This article will begin to work with images, by performing arithmetic operations on them.
In order to follow the examples in this article you must have installed opencv library for Python. For those who have not yet done so I highly recommend you follow the instructions in the following article
- OpenCV 3.0 & Python – Installation on Raspberry (Raspbian)
- OpenCV 3.0 & Python – Load, View and Save images on Raspberry
- OpenCV 3.0 & Python – Drawing shapes and text on images
The following examples are all run on Raspberry Pi 3 Model B
Open a terminal session and make starting the virtual environment where you installed OpenCV 3.0 for Python.
$ source ~/.profile $ workon cv (cv) $
Create a draw03.py file with a text editor.
$ nano draw03.py
and copy the following code
import numpy as np import cv2 as cv img1 = cv.imread('logos.jpg') cv.imshow('Draw03',img1) cv.waitKey(0)
This will be the starting number of the following examples. Before you run it, download the image files in the following figure if you have not already done so. Save it as logos.jpg.
In addition to carrying out the examples in this article you will need to use another image file. Download the following image and save it as arduino.jpg.
If you run the code you will get a window containing the logos.jpg image.
$ python draw03.py
Elementary operations on images
The basic operation to use two images is addition. You can make the addition of two images with the cv2.add() function. The result obtained will be the combination of the two images. Important to add that the two images must match perfectly in size.
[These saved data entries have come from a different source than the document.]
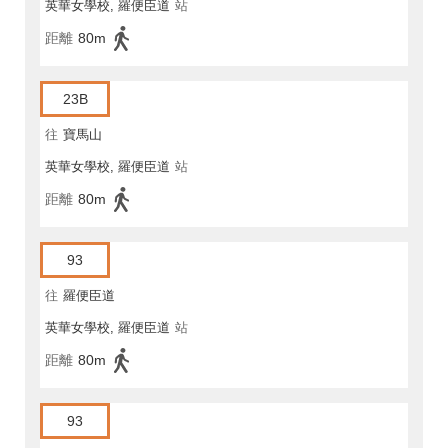
英華女學校, 羅便臣道
站
距離
80m
23B
往
寶馬山
英華女學校, 羅便臣道
站
距離
80m
93
往
羅便臣道
英華女學校, 羅便臣道
站
距離
80m
93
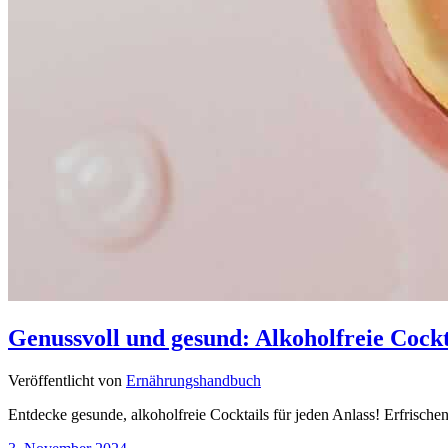
Genussvoll und gesund: Alkoholfreie Cock
Veröffentlicht von
Ernährungshandbuch
Entdecke gesunde, alkoholfreie Cocktails für jeden Anlass! Erfrisch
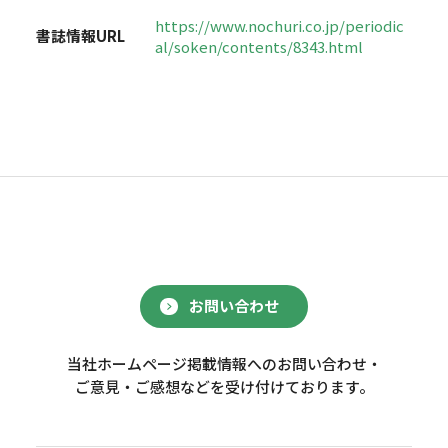
https://www.nochuri.co.jp/periodic
書誌情報URL
al/soken/contents/8343.html
お問い合わせ
当社ホームページ掲載情報へのお問い合わせ・
ご意見・ご感想などを受け付けております。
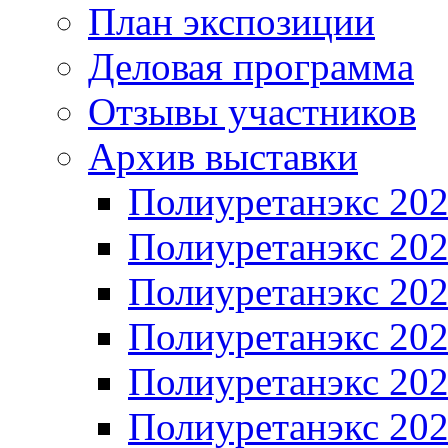
План экспозиции
Деловая программа
Отзывы участников
Архив выставки
Полиуретанэкс 20
Полиуретанэкс 20
Полиуретанэкс 20
Полиуретанэкс 20
Полиуретанэкс 20
Полиуретанэкс 20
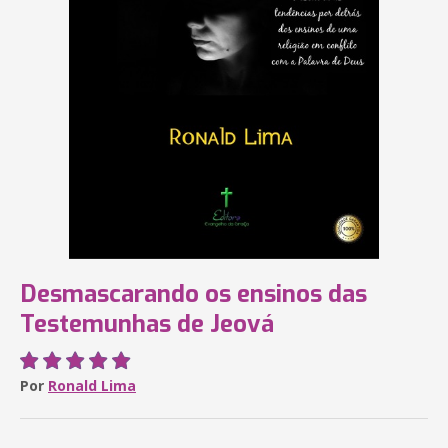
Desmascarando os ensinos das
Testemunhas de Jeová
Por
Ronald Lima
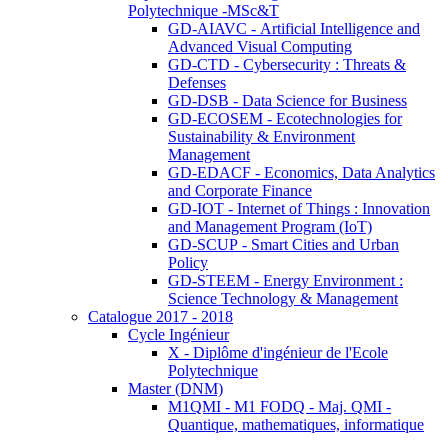
Polytechnique -MSc&T
GD-AIAVC - Artificial Intelligence and
Advanced Visual Computing
GD-CTD - Cybersecurity : Threats &
Defenses
GD-DSB - Data Science for Business
GD-ECOSEM - Ecotechnologies for
Sustainability & Environment
Management
GD-EDACF - Economics, Data Analytics
and Corporate Finance
GD-IOT - Internet of Things : Innovation
and Management Program (IoT)
GD-SCUP - Smart Cities and Urban
Policy
GD-STEEM - Energy Environment :
Science Technology & Management
Catalogue 2017 - 2018
Cycle Ingénieur
X - Diplôme d'ingénieur de l'Ecole
Polytechnique
Master (DNM)
M1QMI - M1 FODQ - Maj. QMI -
Quantique, mathematiques, informatique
img2 = cv.imread('arduino.jpg') img = cv.add(img1,img2) cv.imshow('Draw03',img)
By running the program, you will receive a combination of the two images. Unfortunately, the effect is not very appealing.
The result is not quite what we expected. The prevalence of white is in fact the result of the simple arithmetic sum of the three RGB values, which is calculated for each individual pixel.
In fact, you know that each of the three RGB components takes values from 0 to 255. So if the sum of the values of a given pixel is greater than 255 (which is quite likely) the value will still be 255. So the simple task of adding the images does not lead to an image which is the merger of the two, but the progressive shift gradually more and more towards the white.
Later you will see how the concept of addition of two images is to create a new image that is half of the two (it is not the arithmetic sum).
You can do the same reasoning by subtracting two images. This operation can be performed with the cv2.subtract() function. This time we would expect an image that will tend more and more towards the black. Replace the cv2.add() function with this.
img = cv.subtract(img1, img2)
By running the program you will find a picture tending to the darkness … (even if you do not see much).
Attention, this effect will be seen better by writing
img = cv.subtract(img2, img1)
and you get a more blackish image. However, this is useful to know that the order of the operators is important for the result.
More concretely, you have already seen that an img object created by following the OpenCV library is nothing more than an array of arrays that respond perfectly to the canons of NumPy. So you can use the operations between matrices provided by NumPy, such as the addition of matrices. But be careful, the result will certainly not be the same …
img = img1 + img2
In fact, the cv2.add functions () and cv2.subtract () deal to maintain the values between 0 and 255, regardless of the value of the operators. If the sum exceeds 255 the result would be 255. The same thing if the removal would produce a negative value, the result would be 0. Instead of numpy arithmetic operations do not have this feature.
In the previous example you saw that the addition or subtraction of two images does not produce an intermediate image between the two, but the result of tending the coloration toward whites or to blacks.
The correct operation is called blending. That is, you can consider the operation of superimposing the two images one above the other, making the one placed above gradually more and more transparent. By adjusting the transparency gradually you get gradually a mixture of the two images, creating a new one that is the intermediate.
The blending operation does not correspond to the simple addition, but the formula corresponds to the following equation.
img = α ⋅ img1 + (1 – α ) ⋅ img2 with 0 ≥ α ≥ 1
As you can see the two images have two numerical coefficients that take values between 0 and 1. With the growth of the α value you will have a smooth transition from the first image to the second image.
The OpenCV library allows the operation of blending and provides the cv2.addWeighted () function in this regard.
Let’s say you want the intermediate image between the previous two, then you will need to write
img = cv.addWeighted(img1, 0.5, img2, 0.5, 0)
The result will be like the following picture.
In this article you’ve seen how to properly add two images through the image blending. Other posts on the OpenCV library will show you many other operations to be applied to images, gradually discovering the wonderful world of images analysis.